Ob es nun Sophiens Absicht war oder nicht, will ich nicht entscheiden; aber gewiß ist es, daß diese letzten Worte einen sehr tiefen Eindruck auf ihren Vater machten und eine weit größere Wirkung hervorbrachten als alles, was sie zuvor gesagt hatte. Wie der Laut seine Ohren traf, machte er ungefähr dieselbe Bewegung wie einer, der eine Kugel vor den Kopf bekömmt. Er schrak zusammen, wankte und wurde leichenblaß, dann schwieg er über eine Minute lang still und fing endlich an zu stottern: »Gestern! gestern würde sie mir ihr Vermögen hinterlassen haben? Warum gerade gestern unter allen Tagen im Jahre? Ich glaube, wenn sie morgen stirbt, wird sie es jemand anderm vermachen, und vielleicht niemandem aus der Familie.« – »Meine Tante,« rief Sophie, »ist in einer sehr großen Aufregung und ich kann nicht dafür stehen, was sie unter deren Einfluß morgen thun wird.«

»Du kannst nicht!« erwiederte der Vater; »und ich 168 bitte Dich, wer war die Ursache, daß sie in so heftiger Aufregung ist? Ja, wer hat sie jetzt so aufgeregt? Warst Du nicht in hitzigem Streite mit ihr, als ich in's Zimmer trat? Und überdies, kam nicht unser ganzer Zank um Dich her? Ich habe mich die ganzen Jahre nicht mit der Schwester gezankt außer um Deinetwillen; und jetzt willst Du die ganze Schuld auf mich wälzen, als ob ich die Ursache wäre, warum sie der Familie ihr Vermögen entzieht. Ich konnte es freilich nicht besser erwarten: das ist wahrscheinlich Dein Dank für alle meine Liebe.«

»Ich bitte Dich, Vater,« rief Sophie, »auf den Knien bitte ich Dich, wenn ich die unglückliche Ursache dieses Zwistes gewesen bin, versuche es, die Tante zu versöhnen und laß sie nicht in solchem Zorne aus Deinem Hause gehen; sie ist gut von Gemüth und wenige freundliche Worte werden bei ihr alles wieder gut machen. – Ich bitte Dich, mein Vater.«

»So muß ich gehen und um Deines Fehlers willen um Verzeihung bitten, nicht?« entgegnete Western. »Der Haase ist fort, Du hast die Spur verloren und ich muß überall herumsuchen, um sie wieder zu finden?

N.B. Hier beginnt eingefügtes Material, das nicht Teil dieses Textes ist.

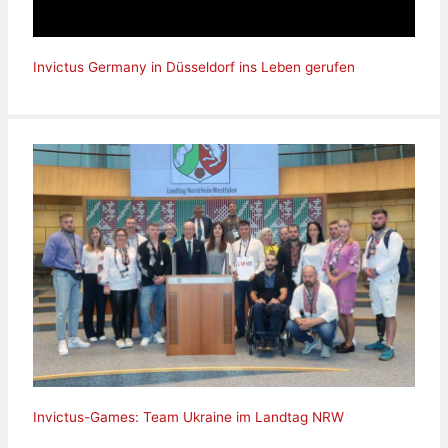
Invictus Germany in Düsseldorf ins Leben gerufen
Invictus-Games: Team Ukraine im Landtag NRW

Freilich, wenn ich gewiß wüßte –« Hier hielt er inne und Sophie, die jetzt noch mehr bat, überredete ihn endlich, so daß er, nach einigen bittern sarcastischen Aeußerungen gegen seine Tochter, so schnell als er konnte davon eilte, um seine Schwester noch wieder zu gewinnen, ehe ihre Equipage in Bereitschaft gesetzt wäre.

Sophie kehrte dann in ihr Trauergemach zurück, wo sie sich ihrem zärtlichen Kummer überließ und so zu sagen darin schwelgte. Sie las mehr als einmal den Brief, den sie von Jones empfangen hatte; auch ihren Muff liebkoste sie und zerfloß dabei fast in Thränen. Bei dieser Gelegenheit erschöpfte die freundliche Mamsell Honour ihr ganzes 169 Talent, um ihre betrübte Herrin zu trösten. Sie zählte die Namen vieler junger Herren auf und rieth Sophien, nachdem sie vieles zu deren Empfehlung beigebracht, einen daraus zu wählen. Solche Heilmethoden müssen jedenfalls in ähnlichen Fällen mit einigem Erfolge angewendet worden sein, sonst würde ein so geschickter Praktiker, wie Mamsell Honour, nicht gewagt haben, die Zuflucht dazu zu nehmen; ja ich habe gehört, daß das Collegium der Kammermädchen sie für vorzüglicher hält als irgend eine, die das Receptbuch der Frauen aufzuweisen hat; aber ob nun Sophiens Krankheit ihrem innern Wesen nach von den Fällen, mit denen sie nach ihren äußern Symptomen zu urtheilen Aehnlichkeit hatte, verschieden war, will ich nicht bestimmen; allein so viel ist Thatsache, daß das gute Kammermädchen mehr Schaden als Nutzen stiftete und ihre Gebieterin endlich so sehr reizte (was sonst nicht leicht geschah), daß diese ihr in einem zornigen Tone befahl, sie allein zu lassen.